**Brief**. Please print everything from "Sales staff are" down to "the changes Wednesday." in the article below on Eli Lilly's sales force cuts, without changing a word.

**Document segment**.
◆ ◆ ◆

For those looking for hints to Eli Lilly’s first quarter results being posted April 26, the latest news may muddy things a bit: the company is laying off (they prefer the term “restructuring”) a big chunk of its US sales force “to adapt to changing customer realities, evolutions in the health care environment and upcoming loss of exclusivity for two major products.” Those would be Cymbalta and Evista, which face generic competition in 2013 and 2014, respectively.

The changes mean the bio-medicines sales force will “move to a smaller structure that’s more directly aligned with our business realities,” Lilly spokesman Scott MacGregor told MM&M. The unit includes the company’s neuroscience, musculoskeletal, cardiovascular and men’s health divisions.

Lilly wouldn’t talk numbers, but The Wall Street Journal said the layoffs affect around 30% of the US sales force. The drug maker told MM&M that the patent fallout will be limited to the crews handling these two drugs. In a follow-up email MacGregor emphasized that the company values its reps, writing “let me be clear on one thing: we’re not getting rid of our sales force.”

Contradicting the slim-down is recent news is Lilly’s diabetes plans. In addition to its November announcement that  it was investing in a plant to make insulin-filled cartridges, the company announced April 2 that it was going to kick in an additional $180 million for the plants.

Sales staff are going to be part of that investment. MacGregor told MM&M the company is going to up its diabetes sales headcount for the “planned launches of two medicines in our late-stage pipeline.” Lilly and Boehringer Ingelheim submitted SGLT-2 inhibitor empagliflozin to the FDA this month.

The spokesman also noted that the job cuts won’t hit the Indianapolis home base particularly hard because sales employees are spread across the country.

The company told employees about the changes Wednesday.

◆ ◆ ◆

**Entries supplied**.
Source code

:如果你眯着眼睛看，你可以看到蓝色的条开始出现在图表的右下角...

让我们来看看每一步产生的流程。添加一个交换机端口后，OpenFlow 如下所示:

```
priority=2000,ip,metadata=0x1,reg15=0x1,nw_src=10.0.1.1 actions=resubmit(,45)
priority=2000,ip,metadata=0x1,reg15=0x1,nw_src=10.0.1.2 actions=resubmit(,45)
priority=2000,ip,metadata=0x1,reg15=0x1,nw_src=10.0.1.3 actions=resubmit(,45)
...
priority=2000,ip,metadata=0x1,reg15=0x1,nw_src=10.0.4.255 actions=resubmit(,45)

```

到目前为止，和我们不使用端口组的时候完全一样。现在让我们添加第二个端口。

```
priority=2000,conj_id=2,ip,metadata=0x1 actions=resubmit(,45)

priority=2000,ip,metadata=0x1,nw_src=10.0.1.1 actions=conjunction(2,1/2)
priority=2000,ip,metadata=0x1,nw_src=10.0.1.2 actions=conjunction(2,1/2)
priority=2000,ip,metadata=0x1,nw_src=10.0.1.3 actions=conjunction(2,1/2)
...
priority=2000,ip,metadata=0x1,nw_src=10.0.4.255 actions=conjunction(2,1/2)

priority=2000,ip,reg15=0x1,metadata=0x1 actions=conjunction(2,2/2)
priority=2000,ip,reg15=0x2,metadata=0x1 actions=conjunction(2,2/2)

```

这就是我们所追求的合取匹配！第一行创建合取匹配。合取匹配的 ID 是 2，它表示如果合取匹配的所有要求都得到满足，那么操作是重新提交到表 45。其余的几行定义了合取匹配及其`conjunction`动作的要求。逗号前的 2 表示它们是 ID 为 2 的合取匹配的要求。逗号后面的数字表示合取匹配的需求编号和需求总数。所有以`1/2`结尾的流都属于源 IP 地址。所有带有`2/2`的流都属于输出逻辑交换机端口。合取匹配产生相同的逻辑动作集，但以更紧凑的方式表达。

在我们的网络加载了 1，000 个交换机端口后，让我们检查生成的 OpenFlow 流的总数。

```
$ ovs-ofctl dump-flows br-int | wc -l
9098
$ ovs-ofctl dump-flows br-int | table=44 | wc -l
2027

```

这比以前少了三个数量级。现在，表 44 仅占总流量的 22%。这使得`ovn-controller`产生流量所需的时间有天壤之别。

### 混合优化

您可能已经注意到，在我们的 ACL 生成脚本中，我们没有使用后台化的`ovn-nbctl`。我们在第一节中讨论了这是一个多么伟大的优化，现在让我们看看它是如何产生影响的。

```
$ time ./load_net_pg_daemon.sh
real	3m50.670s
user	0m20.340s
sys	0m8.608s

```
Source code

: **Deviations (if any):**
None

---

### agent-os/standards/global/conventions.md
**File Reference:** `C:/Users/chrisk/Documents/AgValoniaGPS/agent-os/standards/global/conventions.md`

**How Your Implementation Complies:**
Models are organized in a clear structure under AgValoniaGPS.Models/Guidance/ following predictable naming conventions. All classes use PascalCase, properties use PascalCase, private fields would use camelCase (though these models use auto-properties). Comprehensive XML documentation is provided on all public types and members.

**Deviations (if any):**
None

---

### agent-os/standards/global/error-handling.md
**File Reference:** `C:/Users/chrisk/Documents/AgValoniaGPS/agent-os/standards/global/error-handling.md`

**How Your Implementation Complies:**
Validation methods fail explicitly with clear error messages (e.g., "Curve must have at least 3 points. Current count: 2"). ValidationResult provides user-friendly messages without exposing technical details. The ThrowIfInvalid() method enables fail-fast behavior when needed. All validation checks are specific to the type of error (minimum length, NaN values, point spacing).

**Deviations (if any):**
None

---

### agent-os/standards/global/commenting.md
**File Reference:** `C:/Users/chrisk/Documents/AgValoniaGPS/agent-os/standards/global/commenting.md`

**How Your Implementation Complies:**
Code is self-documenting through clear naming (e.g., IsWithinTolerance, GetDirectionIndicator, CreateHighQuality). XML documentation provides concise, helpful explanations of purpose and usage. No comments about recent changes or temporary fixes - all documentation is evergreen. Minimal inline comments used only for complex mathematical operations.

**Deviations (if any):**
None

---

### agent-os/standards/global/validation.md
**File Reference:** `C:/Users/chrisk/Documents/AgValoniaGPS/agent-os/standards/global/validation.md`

◆ ◆ ◆

**Solution to this exercise**.
Sales staff are going to be part of that investment. MacGregor told MM&M the company is going to up its diabetes sales headcount for the “planned launches of two medicines in our late-stage pipeline.” Lilly and Boehringer Ingelheim submitted SGLT-2 inhibitor empagliflozin to the FDA this month.

The spokesman also noted that the job cuts won’t hit the Indianapolis home base particularly hard because sales employees are spread across the country.

The company told employees about the changes Wednesday.